Komm, o mein Heiland Jesu Christ
Mein's Herzens Tür dir offen ist
Ach zeuch mit deiner Gnade ein
Dein Freundlichkeit auch uns erschein
Dein Heilger Geist uns führ und leit
Den Weg zur ewgen Seligkeit
Dem Namen dein, o Herr
sei ewig Preis und Ehr

Nachdem Weissel den Schnee von seinem Gewand abgeschüttelt hatte, klopfte er dem Küster auf die Schulter und sagte: "Er hat mir eben eine ausgezeichnete Predigt gehalten!" Sie blieben im Vorraum des Domes, bis sich das Unwetter ein wenig legte. In der Zwischenzeit sah er fortgesetzt zu dem hohen Portal, und da kamen ihm die ersten Verse in den Sinn.

"Macht hoch die Tür, die Tor macht weit, es kommt der Herr der Herrlichkeit, ein König aller Königreich, ein Heiland aller Welt zugleich, der Heil und Leben mit sich bringt, derhalben jauchzt mit Freuden singt, gelobet sei mein Gott, mein Schöpfer reich von Rat."

Eine starke Sprache. Gott die innere Tür öffnen und mit seinem Kommen in diese Welt rechnen, ein König aller Königreich. Die Geburt Jesu vor mehr als 2000 Jahren ist Zeichen, dass Gott in seine Schöpfung kommt, sich als Mensch uns Menschen zeigt.

Wie komme ich zum wesentlichen, in dieser Adventszeit und an Weihnachten? Dass wir uns nicht verpassen, dass ich nicht vorbeigehe, da wo Gott sich finden lässt.

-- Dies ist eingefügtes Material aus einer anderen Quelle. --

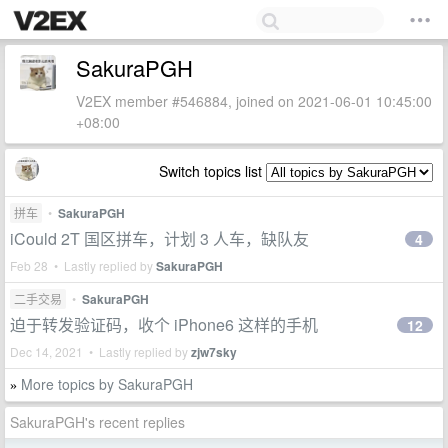
SakuraPGH
V2EX member #546884, joined on 2021-06-01 10:45:00
+08:00
Switch topics list
拼车
•
SakuraPGH
iCould 2T 国区拼车，计划 3 人车，缺队友
4
Feb 28 • Lastly replied by
SakuraPGH
二手交易
•
SakuraPGH
迫于转发验证码，收个 iPhone6 这样的手机
12
Dec 14, 2021 • Lastly replied by
zjw7sky
More topics by SakuraPGH
»
SakuraPGH's recent replies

Dass ich mein Tor nicht dicht mache und meine Tür verrammele und dann auch noch die Klingel ausstelle.

In diesem Advent möchte ich nicht klagen, nicht klagen über den Konsum, nicht klagen über die Welt, nicht über die Menschen, die gar nichts mehr wissen von der Bedeutung des Weihnachtsfestes, nicht über die Hektik, nicht über die zu große Geschäftigkeit.

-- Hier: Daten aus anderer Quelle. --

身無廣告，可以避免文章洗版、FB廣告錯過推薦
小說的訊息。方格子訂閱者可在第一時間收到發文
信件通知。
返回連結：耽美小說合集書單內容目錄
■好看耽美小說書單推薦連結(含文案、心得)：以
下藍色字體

Ich will fragen jeden Tag neu, welche Tür kann ich aufmachen, welches Tor muss weiter gemacht werden, damit Gott kommt und einkehrt, damit die Welt verwandelt wird und Leben gelingt, deines und meines, das in der Nähe und in der Ferne.

"Macht hoch die Tür, die Tor macht weit…" – ich denke an Menschen, für die gerade diese dunkle Jahreszeit eine unglaubliche Belastung ist. Durch persönliche Schicksalsschläge oder auch durch eigenes Verschulden ist die Tür zum Leben verschlossen worden. Traurigkeit und Angst, innerer Rückzug und Abkehr. Wie kann die Tür wieder aufgehen? Wie kann das Schloss zum Tor im Inneren geknackt werden?

"Macht hoch die Tür, die Tor macht weit..." das gilt auch für uns, für mich und dich. Durch unsere Geduld, unser Wahrnehmen, unsere Anteilnahme und Aufmerksamkeit kann sich Menschen, deren Tore verschlossen sind, etwas auftun. "Macht hoch die Tür…" ist ein nicht nur frommes und beschauliches Lied, sondern Worte, die in uns wirken wollen, was Gott will, dass alles aufgeht, dass keine Tore mehr Menschen voneinander und von sich selbst trennen. Dass da Weite ist in den Herzen.

Ich wünsche uns in der Adventszeit, dass die Tore zum Leben weit aufgehen, dass der Geist des Advents unser Herz erreicht und dass dies hinaus strahlt in die Welt.